I do not have time to rehearse in full the arguments in favour of such intervention during pregnancy. In Committee, we heard compelling evidence from witnesses of the health benefits for mother and child of tackling poor nutrition. We heard statistics about how many parents worry about not having enough money to feed their families and how many people on low incomes do not have enough money to provide healthy nutritious food. That can be seen in research carried out by organisations such as the Joseph Rowntree Foundation on what sort of household income would be sufficient to provide a healthy diet. Witnesses also told us of the importance of the grant as a nudge towards changing behaviour—the Prime Minister has been a keen advocate of such nudges in the past. By giving the grant and, in particular, by making the payment conditional on accessing advice on nutrition during pregnancy, we have encouraged expectant mothers who perhaps were not completely au fait with nutritional issues to start thinking about them, to access advice on health during pregnancy and to start on the road towards changing their patterns of behaviour. The scheme was in place for only a couple of years, so there was nowhere near enough time to assess its impact, but we heard evidence that it could help break generational cycles of poor nutrition, poor health, birth defects or even mortality during childbirth.

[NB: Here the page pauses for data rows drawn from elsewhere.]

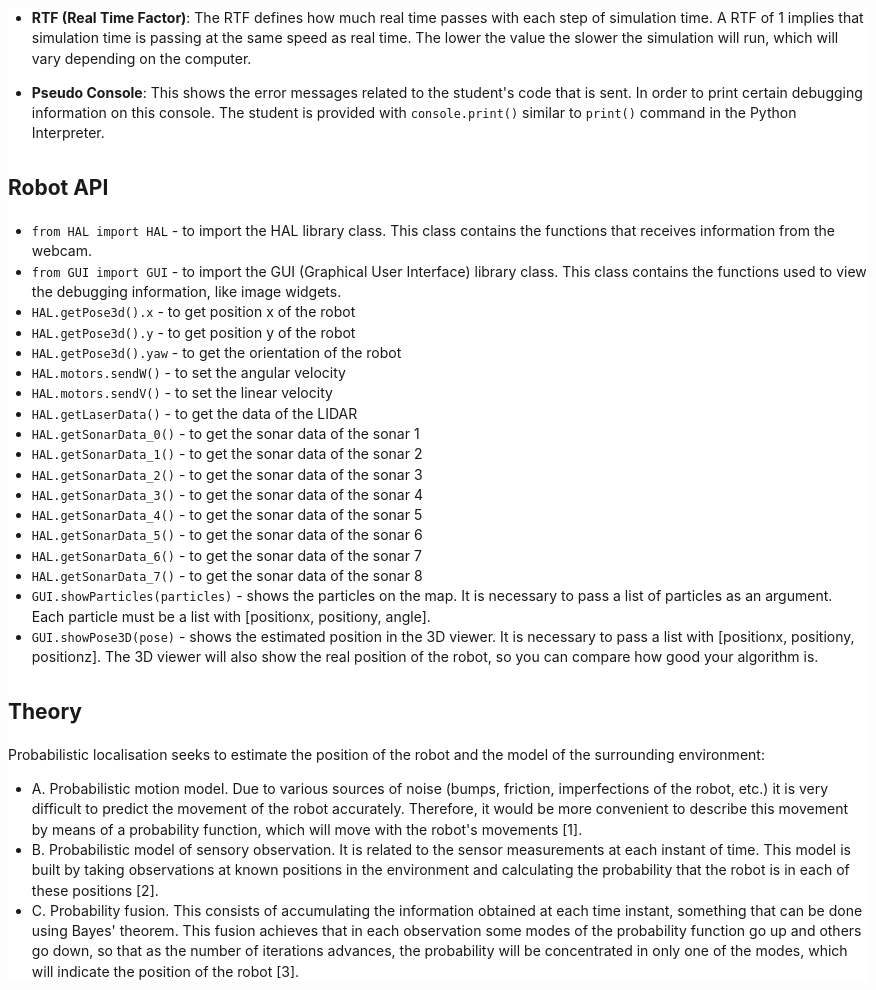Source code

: * **RTF (Real Time Factor)**: The RTF defines how much real time passes with each step of simulation time. A RTF of 1 implies that simulation time is passing at the same speed as real time. The lower the value the slower the simulation will run, which will vary depending on the computer. 

* **Pseudo Console**: This shows the error messages related to the student's code that is sent. In order to print certain debugging information on this console. The student is provided with `console.print()` similar to `print()` command in the Python Interpreter. 

## Robot API

* `from HAL import HAL` - to import the HAL library class. This class contains the functions that receives information from the webcam.
* `from GUI import GUI` - to import the GUI (Graphical User Interface) library class. This class contains the functions used to view the debugging information, like image widgets.
* `HAL.getPose3d().x` - to get position x of the robot 
* `HAL.getPose3d().y` - to get position y of the robot 
* `HAL.getPose3d().yaw` - to get the orientation of the robot 
* `HAL.motors.sendW()` - to set the angular velocity 
* `HAL.motors.sendV()` - to set the linear velocity 
* `HAL.getLaserData()` - to get the data of the LIDAR 
* `HAL.getSonarData_0()` - to get the sonar data of the sonar 1 
* `HAL.getSonarData_1()` - to get the sonar data of the sonar 2 
* `HAL.getSonarData_2()` - to get the sonar data of the sonar 3 
* `HAL.getSonarData_3()` - to get the sonar data of the sonar 4 
* `HAL.getSonarData_4()` - to get the sonar data of the sonar 5 
* `HAL.getSonarData_5()` - to get the sonar data of the sonar 6 
* `HAL.getSonarData_6()` - to get the sonar data of the sonar 7 
* `HAL.getSonarData_7()` - to get the sonar data of the sonar 8
* `GUI.showParticles(particles)` - shows the particles on the map. It is necessary to pass a list of particles as an argument. Each particle must be a list with [positionx, positiony, angle].    
* `GUI.showPose3D(pose)` - shows the estimated position in the 3D viewer. It is necessary to pass a list with [positionx, positiony, positionz]. The 3D viewer will also show the real position of the robot, so you can compare how good your algorithm is.   


## Theory

Probabilistic localisation seeks to estimate the position of the robot and the model of the surrounding environment:   
- A. Probabilistic motion model. Due to various sources of noise (bumps, friction, imperfections of the robot, etc.) it is very difficult to predict the movement of the robot accurately. Therefore, it would be more convenient to describe this movement by means of a probability function, which will move with the robot's movements [1].    
- B. Probabilistic model of sensory observation.  It is related to the sensor measurements at each instant of time. This model is built by taking observations at known positions in the environment and calculating the probability that the robot is in each of these positions [2].   
- C. Probability fusion.  This consists of accumulating the information obtained at each time instant, something that can be done using Bayes' theorem. This fusion achieves that in each observation some modes of the probability function go up and others go down, so that as the number of iterations advances, the probability will be concentrated in only one of the modes, which will indicate the position of the robot [3].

Order. May I suggest that we stick to the amendments that are selected for discussion now? Amendment 49 is not on the selection list and nor are some of the other amendments. If we could stick to the list, I would be very grateful.
Sorry, Mr Deputy Speaker. I assumed that they had all been grouped together.
Let me make a general point that links back to amendment 3 and the need to retain the grant. This is not just a matter of putting the £190 into people’s pockets so that they can spend it either on improving their diet during pregnancy or on items that they might need when the child is born. We need to bring people in so that they access professional health advice at the 25th week of pregnancy or, as we have debated, earlier in pregnancy. That is really important and there is nothing to replace it. The Government seem to have no suggestion on how to bring people in through the door and ensure that we increase the number of women who access such advice if the health in pregnancy grant is not used as a trigger mechanism. If the Government will not accept amendment 3 or any of the other amendments that call for more time and a review of how the grant works, will the Minister at least tell us how we can ensure that more women access professional advice on their health and the health of their unborn child during pregnancy? The grant was designed to tackle a serious issue and it is being abolished in its early stages. It is a shame to abandon the project at this stage.